The UK’s manufacturing downturn worsened last month with activity falling to a nine-month low, as firms faced less demand and cutbacks as concerns grow over the economic outlook, according to new data.
The S&P Global UK manufacturing PMI survey, watched closely by economists, recorded a reading of 48.0 in November, down from 49.9 in October.
It marks a lower score than previous estimates, and the second consecutive month of contraction.
Any reading above 50 indicates that activity is growing, while any score below means it is contracting.
The survey showed production declined in November due to weaker demand from clients at home and overseas.
Manufacturers also reported getting fewer orders from customers who were delaying investment decisions, or making cutbacks to new projects due to uncertainty in the UK market and rising geopolitical tensions.
Some firms said announcements in the UK’s autumn Budget had led to budgets being reassessed at manufacturers and their clients.
The Government used the Budget to lay out plans for £40 billion worth of tax rises next year, including raising the rate of employer national insurance from April.
Rob Dobson, director at S&P Global Market Intelligence, said conditions for manufacturers “deteriorated” in November, while the “export market also remained bleak, as weaker demand from the US, China and EU led to a further drop in new export business”.
He said companies of all sizes were experiencing a downturn, but smaller firms were the hardest hit with the sharpest fall in demand.
“Meanwhile, supply chain worries have intensified as the combination of the Red Sea crisis, port disruptions and border regulation issues led to longer supplier delivery times, input shortages and rising costs,” he said.
“Input price inflation accelerated as a result.
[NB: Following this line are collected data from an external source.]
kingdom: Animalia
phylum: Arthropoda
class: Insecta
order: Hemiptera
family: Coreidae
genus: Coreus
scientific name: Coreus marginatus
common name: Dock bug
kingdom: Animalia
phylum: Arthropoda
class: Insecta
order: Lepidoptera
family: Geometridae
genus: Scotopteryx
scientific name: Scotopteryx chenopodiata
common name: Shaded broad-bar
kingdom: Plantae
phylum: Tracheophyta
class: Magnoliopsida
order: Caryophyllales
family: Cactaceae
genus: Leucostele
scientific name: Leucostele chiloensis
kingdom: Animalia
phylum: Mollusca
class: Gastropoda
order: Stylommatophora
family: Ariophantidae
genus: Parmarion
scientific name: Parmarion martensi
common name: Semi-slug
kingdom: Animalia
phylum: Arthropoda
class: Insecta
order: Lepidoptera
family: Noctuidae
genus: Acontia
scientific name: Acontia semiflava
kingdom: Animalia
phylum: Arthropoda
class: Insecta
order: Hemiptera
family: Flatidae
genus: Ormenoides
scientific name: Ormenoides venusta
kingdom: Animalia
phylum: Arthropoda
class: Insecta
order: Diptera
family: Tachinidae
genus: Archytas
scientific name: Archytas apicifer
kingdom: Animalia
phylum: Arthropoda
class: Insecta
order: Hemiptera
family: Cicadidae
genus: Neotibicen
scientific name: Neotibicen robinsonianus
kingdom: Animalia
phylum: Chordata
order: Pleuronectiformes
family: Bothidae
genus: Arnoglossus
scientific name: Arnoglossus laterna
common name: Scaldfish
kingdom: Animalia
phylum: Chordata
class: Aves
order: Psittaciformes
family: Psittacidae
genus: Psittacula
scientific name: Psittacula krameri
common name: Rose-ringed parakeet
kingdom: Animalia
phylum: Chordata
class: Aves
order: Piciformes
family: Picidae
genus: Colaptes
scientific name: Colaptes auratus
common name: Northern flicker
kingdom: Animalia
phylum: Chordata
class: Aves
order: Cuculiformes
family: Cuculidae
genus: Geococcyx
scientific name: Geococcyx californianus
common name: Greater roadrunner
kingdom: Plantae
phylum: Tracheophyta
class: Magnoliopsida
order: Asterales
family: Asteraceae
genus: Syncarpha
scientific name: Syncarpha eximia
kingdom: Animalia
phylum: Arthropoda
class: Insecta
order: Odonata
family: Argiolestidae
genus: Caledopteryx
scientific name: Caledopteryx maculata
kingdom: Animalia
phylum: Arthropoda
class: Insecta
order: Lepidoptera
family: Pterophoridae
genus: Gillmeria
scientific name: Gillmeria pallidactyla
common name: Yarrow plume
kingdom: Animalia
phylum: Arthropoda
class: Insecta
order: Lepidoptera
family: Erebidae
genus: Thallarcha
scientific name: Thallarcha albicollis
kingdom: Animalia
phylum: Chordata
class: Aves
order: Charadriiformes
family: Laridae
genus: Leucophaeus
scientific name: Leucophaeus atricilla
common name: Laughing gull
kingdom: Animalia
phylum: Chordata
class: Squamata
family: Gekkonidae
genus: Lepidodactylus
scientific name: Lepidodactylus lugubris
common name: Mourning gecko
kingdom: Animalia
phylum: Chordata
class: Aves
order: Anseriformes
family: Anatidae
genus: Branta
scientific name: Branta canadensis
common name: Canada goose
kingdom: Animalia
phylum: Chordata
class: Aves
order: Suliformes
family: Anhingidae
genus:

“With recent budget announcements on labour costs and employer national insurance likely to raise costs further in 2025, and geopolitical tensions heating up notably around the threat of increased global protectionism, manufacturers are left facing an environment of high costs, low demand and raised uncertainty for the foreseeable future.”
Matt Swannell, chief economic adviser to the EY Item Club, said the latest data showed “uncertainty following the UK Budget and US presidential election, as well wider geopolitical tensions, weighed on investment decisions”, but said there “appears to be scope for some improvement”.
“There are good reasons to believe global growth will continue at a decent pace into 2025,” he said.
“Closer to home, healthy real incomes, alongside a reduced level of caution among consumers and lower interest rates, may support producers of consumer goods.”